• WORK REQUIRED: Extract the opening line of the entries and every line after it, stopping at and including the line that contains "[45,566,82,578] other ->". Do not include pictures.

• DATA EXTRACT:
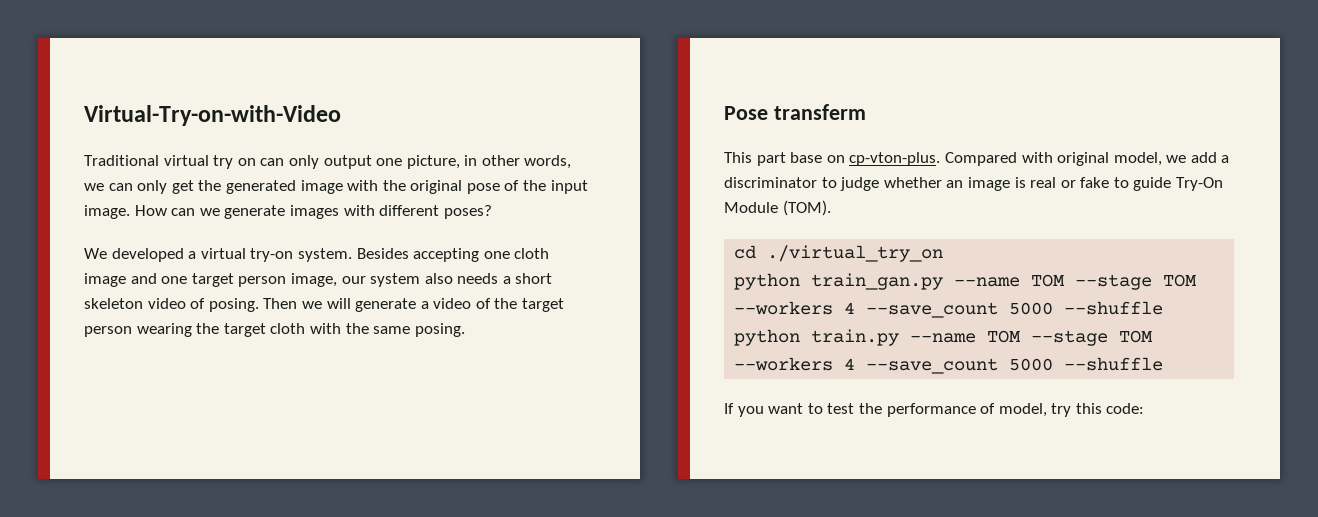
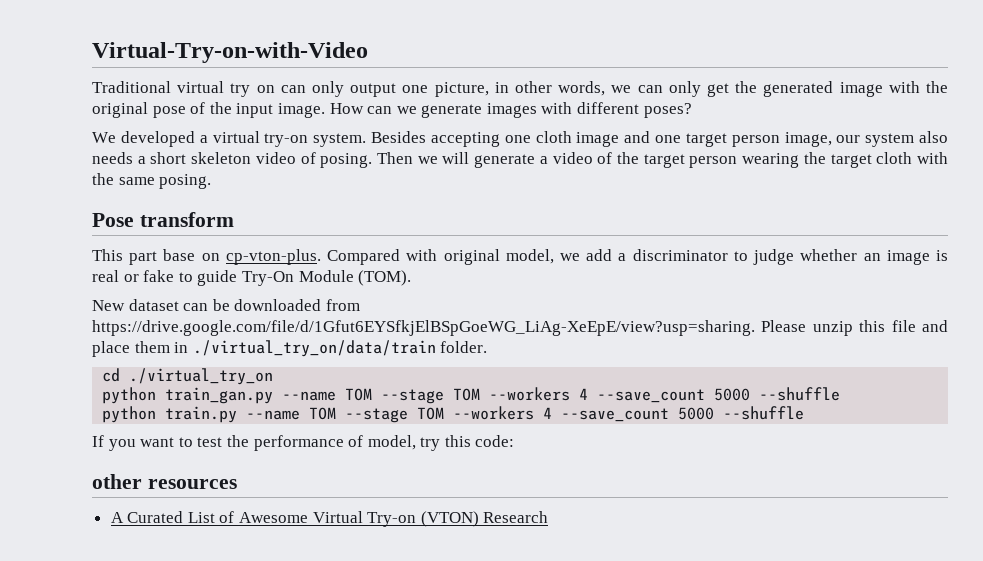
[773,104,866,120] transferm -> [139,212,234,227] transform
(831, 208) none -> [92,299,360,311] [92,320,948,336] [92,340,488,357] // New dataset can be downloaded from https://drive.google.com/file/d/1Gfut6EYSfkjElBSpGoeWG_LiAg-XeEpE/view?usp=sharing. Please unzip this file and place them in ./virtual_try_on/data/train folder.
(1145, 408) none -> [92,474,237,489] [110,511,549,527] // other resources // A Curated List of Awesome Virtual Try-on (VTON) Research

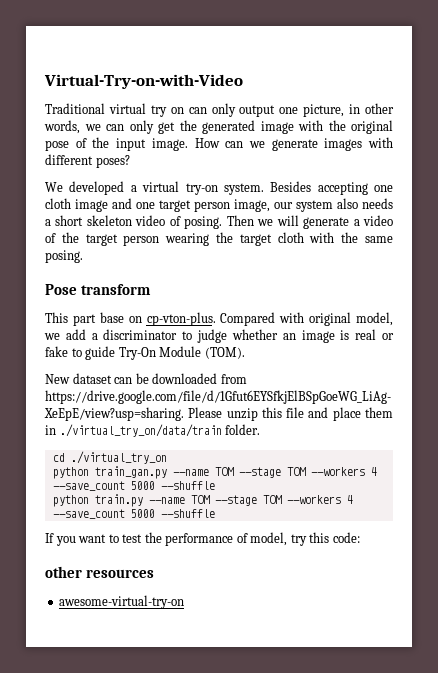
[110,511,549,527] A Curated List of Awesome Virtual Try-on (VTON) Research -> [59,595,185,609] awesome-virtual-try-on

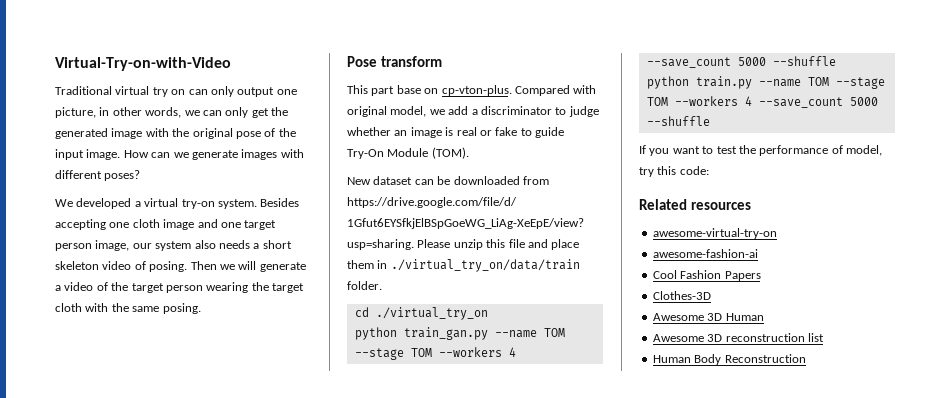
[45,566,82,578] other -> [639,199,687,210] Related
(185, 602) none -> [652,249,758,258] [652,270,761,281] [652,291,711,300] [652,313,764,321] [652,333,824,342] [652,354,806,365] // awesome-fashion-ai // Cool Fashion Papers // Clothes-3D // Awesome 3D Human // Awesome 3D reconstruction list // Human Body Reconstruction

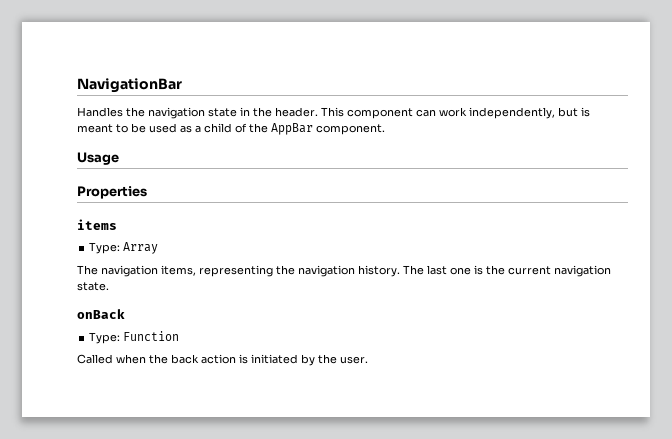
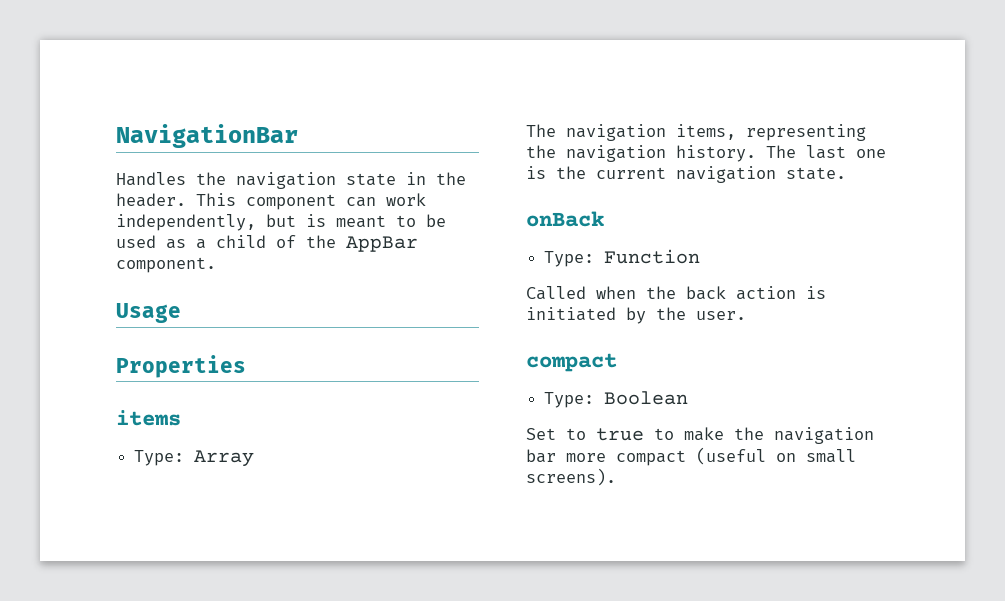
(368, 360) none -> [526,353,617,372] [544,391,689,408] [526,427,874,444] [526,447,856,466] [526,468,616,486] // compact // Type: Boolean // Set to true to make the navigation bar more compact (useful on small screens).

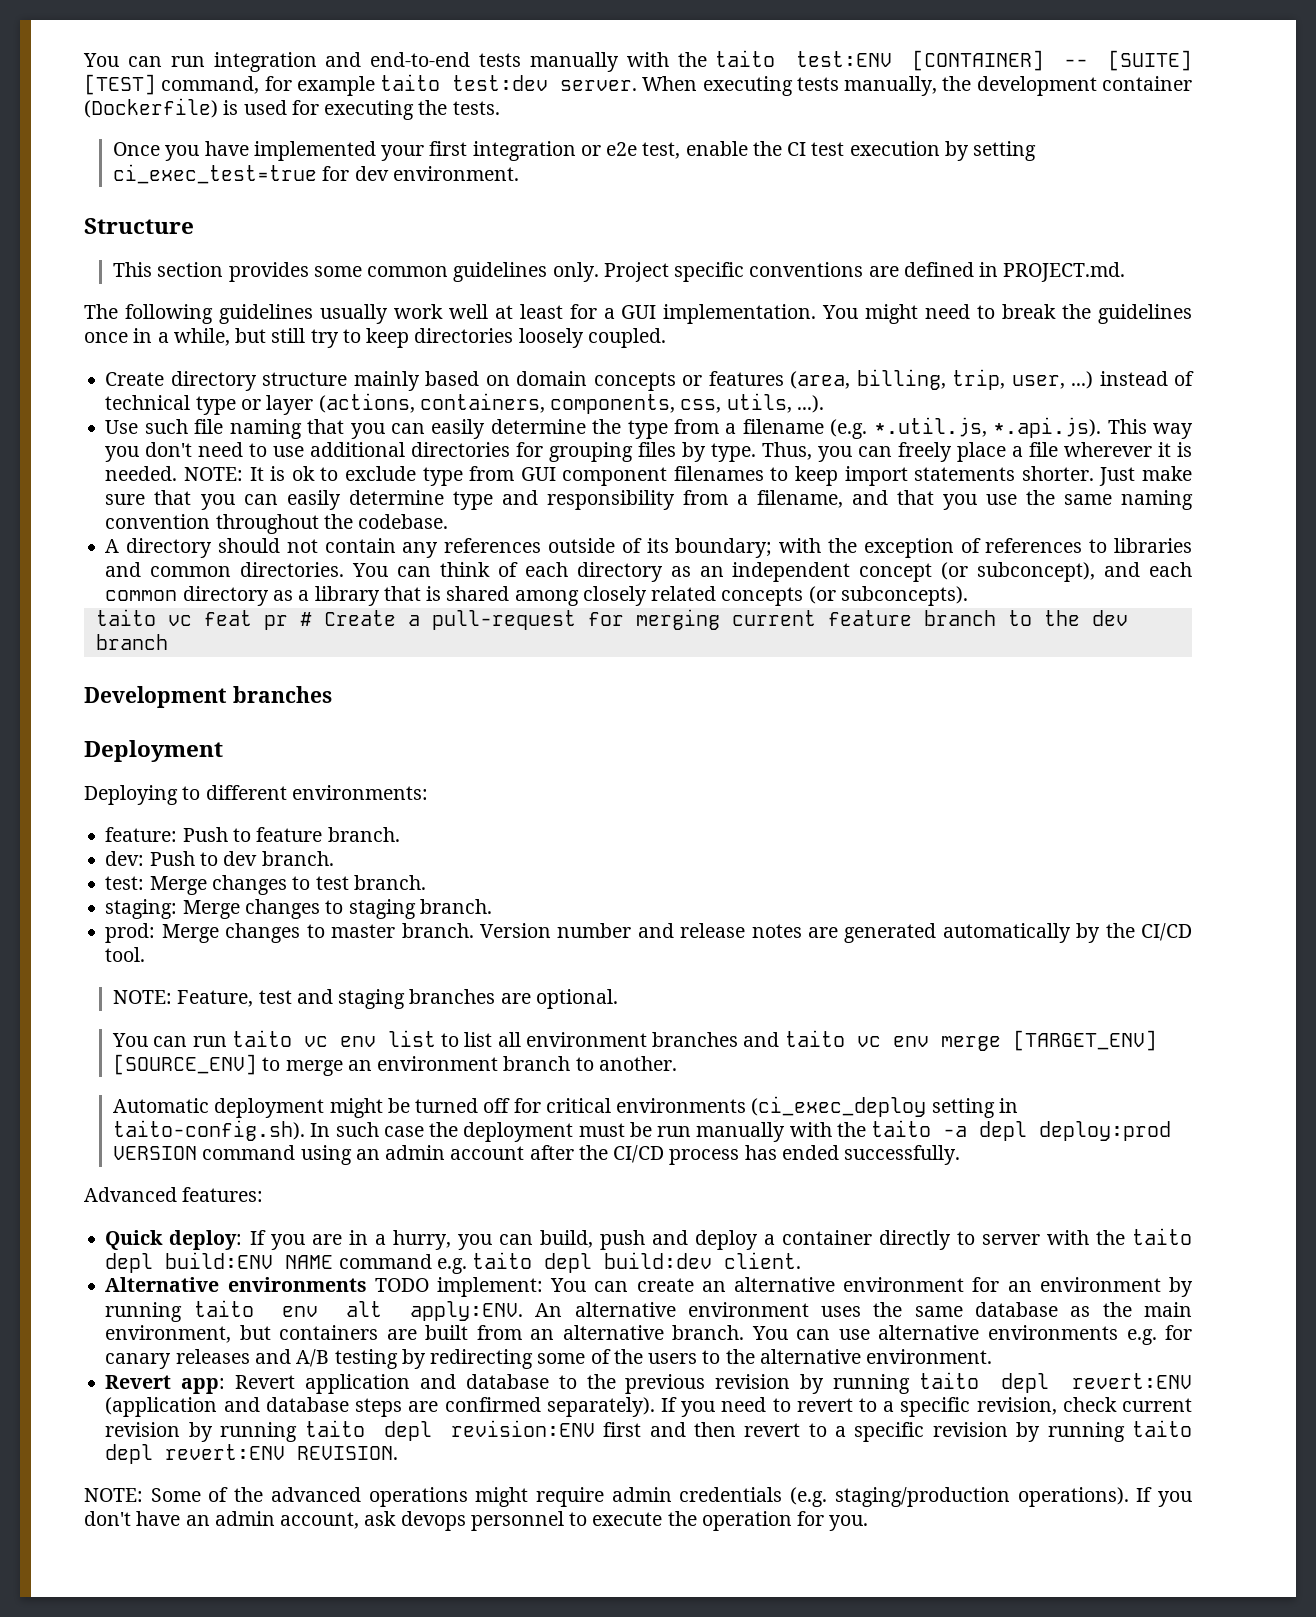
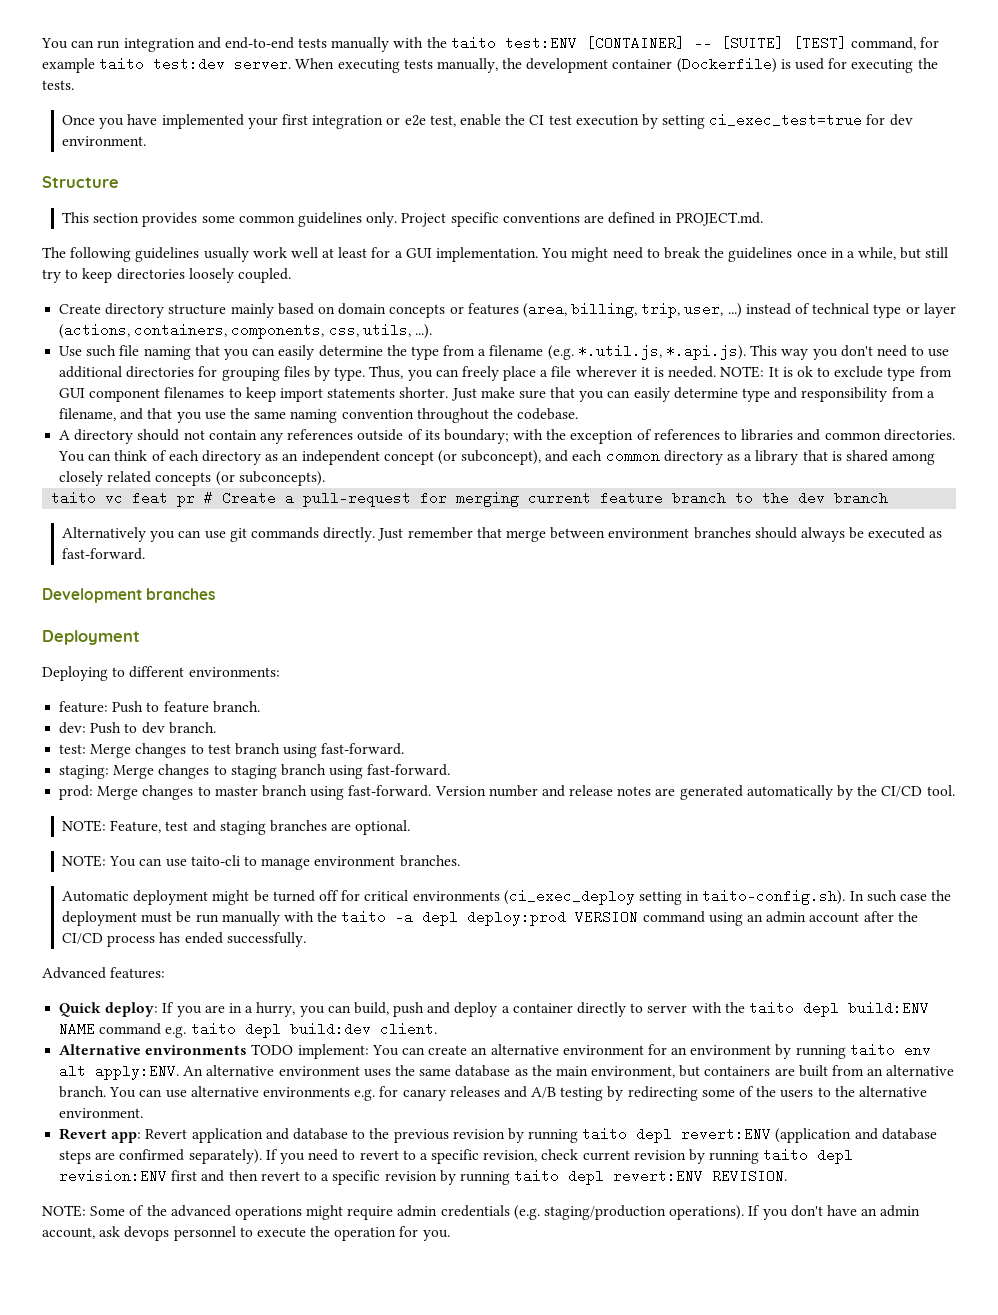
(168, 642) none -> [62,527,943,542] [62,548,146,560] // Alternatively you can use git commands directly. Just remember that merge between environment branches should always be executed as fast-forward.
[353,875,426,890] branch. -> [234,743,405,758] branch using fast-forward.
[419,899,492,914] branch. -> [280,764,451,779] branch using fast-forward.
[401,923,474,938] branch. -> [261,785,432,800] branch using fast-forward.
[111,1030,1157,1051] [112,1054,677,1076] You can run taito vc env list to list all environment branches and taito vc env merge [TARGET_ENV] [SOURCE_ENV] to merge an environment branch to another. -> [62,855,460,870] NOTE: You can use taito-cli to manage environment branches.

• RESULT:
[773,104,866,120] transferm -> [139,212,234,227] transform
(831, 208) none -> [92,299,360,311] [92,320,948,336] [92,340,488,357] // New dataset can be downloaded from https://drive.google.com/file/d/1Gfut6EYSfkjElBSpGoeWG_LiAg-XeEpE/view?usp=sharing. Please unzip this file and place them in ./virtual_try_on/data/train folder.
(1145, 408) none -> [92,474,237,489] [110,511,549,527] // other resources // A Curated List of Awesome Virtual Try-on (VTON) Research

[110,511,549,527] A Curated List of Awesome Virtual Try-on (VTON) Research -> [59,595,185,609] awesome-virtual-try-on

[45,566,82,578] other -> [639,199,687,210] Related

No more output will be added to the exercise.